→ Provided data

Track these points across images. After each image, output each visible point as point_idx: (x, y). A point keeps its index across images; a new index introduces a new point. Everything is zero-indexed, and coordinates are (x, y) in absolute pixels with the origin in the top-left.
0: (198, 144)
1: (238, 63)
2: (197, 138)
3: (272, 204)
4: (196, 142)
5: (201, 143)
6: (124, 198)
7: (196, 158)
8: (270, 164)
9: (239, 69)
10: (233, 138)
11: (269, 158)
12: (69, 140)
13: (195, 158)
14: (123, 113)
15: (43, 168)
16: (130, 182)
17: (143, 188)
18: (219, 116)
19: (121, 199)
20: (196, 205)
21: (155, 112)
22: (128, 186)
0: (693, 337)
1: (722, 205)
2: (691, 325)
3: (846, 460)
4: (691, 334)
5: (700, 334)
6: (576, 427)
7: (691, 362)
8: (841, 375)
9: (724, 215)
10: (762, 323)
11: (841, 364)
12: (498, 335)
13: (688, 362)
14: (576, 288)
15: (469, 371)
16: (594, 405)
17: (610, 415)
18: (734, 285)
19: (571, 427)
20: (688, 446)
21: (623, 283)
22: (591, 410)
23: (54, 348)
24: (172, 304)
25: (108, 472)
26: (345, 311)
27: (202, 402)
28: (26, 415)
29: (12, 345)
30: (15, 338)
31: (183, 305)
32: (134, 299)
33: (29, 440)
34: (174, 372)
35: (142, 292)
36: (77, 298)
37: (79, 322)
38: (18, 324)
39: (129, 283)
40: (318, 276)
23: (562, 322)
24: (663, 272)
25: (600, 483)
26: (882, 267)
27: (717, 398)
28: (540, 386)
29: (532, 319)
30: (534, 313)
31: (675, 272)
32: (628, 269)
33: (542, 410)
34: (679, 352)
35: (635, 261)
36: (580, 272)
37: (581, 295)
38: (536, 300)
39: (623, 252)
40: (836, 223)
* * *
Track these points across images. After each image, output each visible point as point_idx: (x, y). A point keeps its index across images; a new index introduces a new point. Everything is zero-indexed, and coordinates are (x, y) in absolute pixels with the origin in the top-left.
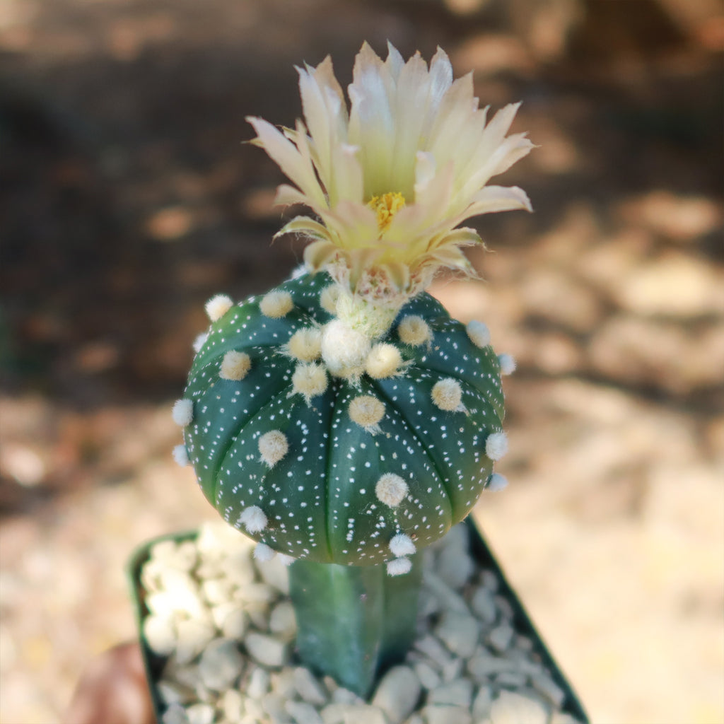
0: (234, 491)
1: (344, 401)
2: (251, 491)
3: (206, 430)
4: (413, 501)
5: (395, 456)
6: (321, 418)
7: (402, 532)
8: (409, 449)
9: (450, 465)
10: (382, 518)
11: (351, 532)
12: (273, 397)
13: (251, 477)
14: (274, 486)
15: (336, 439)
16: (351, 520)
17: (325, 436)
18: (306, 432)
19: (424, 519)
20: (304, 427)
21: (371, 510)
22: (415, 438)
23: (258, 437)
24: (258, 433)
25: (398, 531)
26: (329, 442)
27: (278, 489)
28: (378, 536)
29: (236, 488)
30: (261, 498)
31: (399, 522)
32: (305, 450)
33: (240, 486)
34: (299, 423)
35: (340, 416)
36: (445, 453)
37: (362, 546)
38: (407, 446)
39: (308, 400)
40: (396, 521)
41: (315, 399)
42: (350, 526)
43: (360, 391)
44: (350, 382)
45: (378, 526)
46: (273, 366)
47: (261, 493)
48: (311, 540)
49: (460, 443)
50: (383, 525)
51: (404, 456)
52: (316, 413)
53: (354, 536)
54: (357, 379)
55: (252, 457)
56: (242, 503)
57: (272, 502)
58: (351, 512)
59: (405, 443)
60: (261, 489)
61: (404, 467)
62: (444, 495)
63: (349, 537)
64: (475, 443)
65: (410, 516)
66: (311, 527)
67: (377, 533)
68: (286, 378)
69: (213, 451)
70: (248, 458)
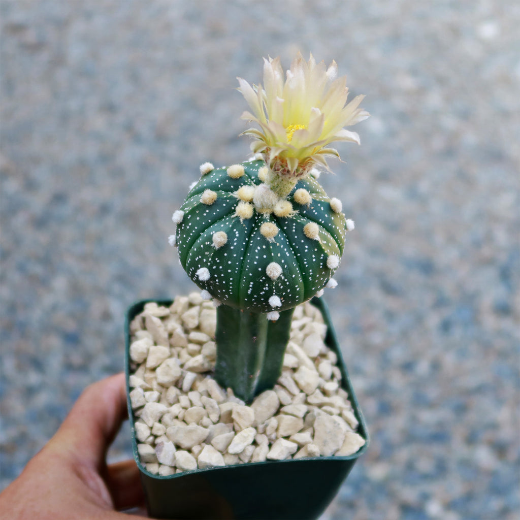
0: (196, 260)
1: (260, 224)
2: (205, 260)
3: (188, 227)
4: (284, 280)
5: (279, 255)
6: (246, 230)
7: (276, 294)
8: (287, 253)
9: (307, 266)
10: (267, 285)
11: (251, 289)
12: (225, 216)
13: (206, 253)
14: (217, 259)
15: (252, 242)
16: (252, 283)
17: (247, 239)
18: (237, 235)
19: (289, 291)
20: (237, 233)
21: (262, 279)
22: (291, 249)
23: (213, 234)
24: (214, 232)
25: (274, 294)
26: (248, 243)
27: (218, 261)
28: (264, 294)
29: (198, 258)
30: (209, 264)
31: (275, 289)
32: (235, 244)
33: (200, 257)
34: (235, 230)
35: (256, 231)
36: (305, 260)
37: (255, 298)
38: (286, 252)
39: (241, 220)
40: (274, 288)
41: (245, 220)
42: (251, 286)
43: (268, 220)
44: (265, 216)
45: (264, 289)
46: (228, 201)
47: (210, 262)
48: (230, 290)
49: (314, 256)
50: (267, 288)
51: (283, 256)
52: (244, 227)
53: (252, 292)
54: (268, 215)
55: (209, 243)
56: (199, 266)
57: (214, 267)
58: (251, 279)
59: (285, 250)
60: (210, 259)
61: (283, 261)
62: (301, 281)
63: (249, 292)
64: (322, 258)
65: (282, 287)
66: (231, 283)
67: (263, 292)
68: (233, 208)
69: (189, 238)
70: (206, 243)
...
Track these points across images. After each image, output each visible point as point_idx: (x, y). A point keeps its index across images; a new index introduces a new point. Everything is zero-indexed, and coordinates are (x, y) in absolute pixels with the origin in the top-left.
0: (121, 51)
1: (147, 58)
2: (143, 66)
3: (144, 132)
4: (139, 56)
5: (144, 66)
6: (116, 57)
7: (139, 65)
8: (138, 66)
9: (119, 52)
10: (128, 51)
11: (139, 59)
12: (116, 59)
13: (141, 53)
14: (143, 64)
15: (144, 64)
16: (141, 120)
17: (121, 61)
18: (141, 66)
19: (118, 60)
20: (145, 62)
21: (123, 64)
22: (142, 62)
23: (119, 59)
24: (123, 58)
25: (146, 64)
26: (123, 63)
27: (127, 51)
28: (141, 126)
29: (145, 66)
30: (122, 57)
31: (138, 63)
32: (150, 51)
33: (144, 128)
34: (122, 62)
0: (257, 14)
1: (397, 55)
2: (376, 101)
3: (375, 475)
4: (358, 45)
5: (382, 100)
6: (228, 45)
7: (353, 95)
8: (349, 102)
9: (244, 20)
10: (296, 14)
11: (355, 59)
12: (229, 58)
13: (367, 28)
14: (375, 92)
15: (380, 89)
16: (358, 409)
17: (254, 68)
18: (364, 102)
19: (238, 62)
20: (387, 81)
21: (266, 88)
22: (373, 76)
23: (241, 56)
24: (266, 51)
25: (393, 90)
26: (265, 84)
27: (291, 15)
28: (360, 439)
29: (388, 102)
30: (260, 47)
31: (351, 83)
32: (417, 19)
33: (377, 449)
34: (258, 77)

→ What the exercise asks
Convert the lines of the listing above, from the line containing "23: (54, 348)" up to and including the line containing "39: (129, 283)", into a JSON list of strings with one string per line and blank lines omitted.

→ Written solution
[
  "23: (54, 348)",
  "24: (172, 304)",
  "25: (108, 472)",
  "26: (345, 311)",
  "27: (202, 402)",
  "28: (26, 415)",
  "29: (12, 345)",
  "30: (15, 338)",
  "31: (183, 305)",
  "32: (134, 299)",
  "33: (29, 440)",
  "34: (174, 372)",
  "35: (142, 292)",
  "36: (77, 298)",
  "37: (79, 322)",
  "38: (18, 324)",
  "39: (129, 283)"
]